The foul-mouthed politician has launched a series of post-election tirades against criminals and repeated his vows to kill them -- particularly drug traffickers, rapists and murderers.

In a press conference called on Tuesday to announce his cabinet in his southern hometown of Davao, Duterte said journalists who took bribes or engaged in other corrupt activities also deserved to die.

"Just because you're a journalist you are not exempted from assassination, if you're a son of a bitch," Duterte said when asked how he would address the problem of media killings in the Philippines after a reporter was shot dead in Manila last week.

The Philippines is one of the most dangerous nations in the world for journalists, with 174 murdered since a chaotic and corruption-plagued democracy replaced the dictatorship of Ferdinand Marcos three decades ago.

"Most of those killed, to be frank, have done something.

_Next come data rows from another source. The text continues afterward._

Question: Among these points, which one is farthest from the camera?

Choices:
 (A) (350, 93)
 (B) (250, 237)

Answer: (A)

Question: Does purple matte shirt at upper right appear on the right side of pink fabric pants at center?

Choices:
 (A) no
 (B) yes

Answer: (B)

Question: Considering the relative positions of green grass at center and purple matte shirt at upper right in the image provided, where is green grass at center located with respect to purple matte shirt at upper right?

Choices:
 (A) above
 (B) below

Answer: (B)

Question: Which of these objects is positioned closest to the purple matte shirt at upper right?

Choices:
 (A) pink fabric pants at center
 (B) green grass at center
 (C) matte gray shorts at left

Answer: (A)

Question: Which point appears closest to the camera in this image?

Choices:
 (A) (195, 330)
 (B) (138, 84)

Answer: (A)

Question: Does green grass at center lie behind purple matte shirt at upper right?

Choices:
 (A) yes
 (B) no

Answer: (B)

You won't be killed if you don't do anything wrong," Duterte said, adding that many journalists in the Philippines were corrupt.

Duterte also said freedom of expression provisions in the constitution did not necessarily protect a person from violent repercussions for defamation.

"That can't be just freedom of speech. The constitution can no longer help you if you disrespect a person," he said.

Duterte raised the case of Jun Pala, a journalist and politician who was murdered in Davao in 2003. Gunmen on a motorcycle shot dead Pala, who was a vocal critic of Duterte. His murder has never been solved.

"If you are an upright journalist, nothing will happen to you," said Duterte, who has ruled Davao as mayor for most of the past two decades and is accused of links to vigilante death squads.

"The example here is Pala. I do not want to diminish his memory but he is a rotten son of a bitch. He deserved it."

Duterte, who will assume office on June 30, also said he would offer bounties to law enforcement officers who killed drug traffickers.

He said three million pesos ($21,000) would be paid to law enforcers for killing drug lords, with lesser amounts for lower-ranking people in drug syndicates.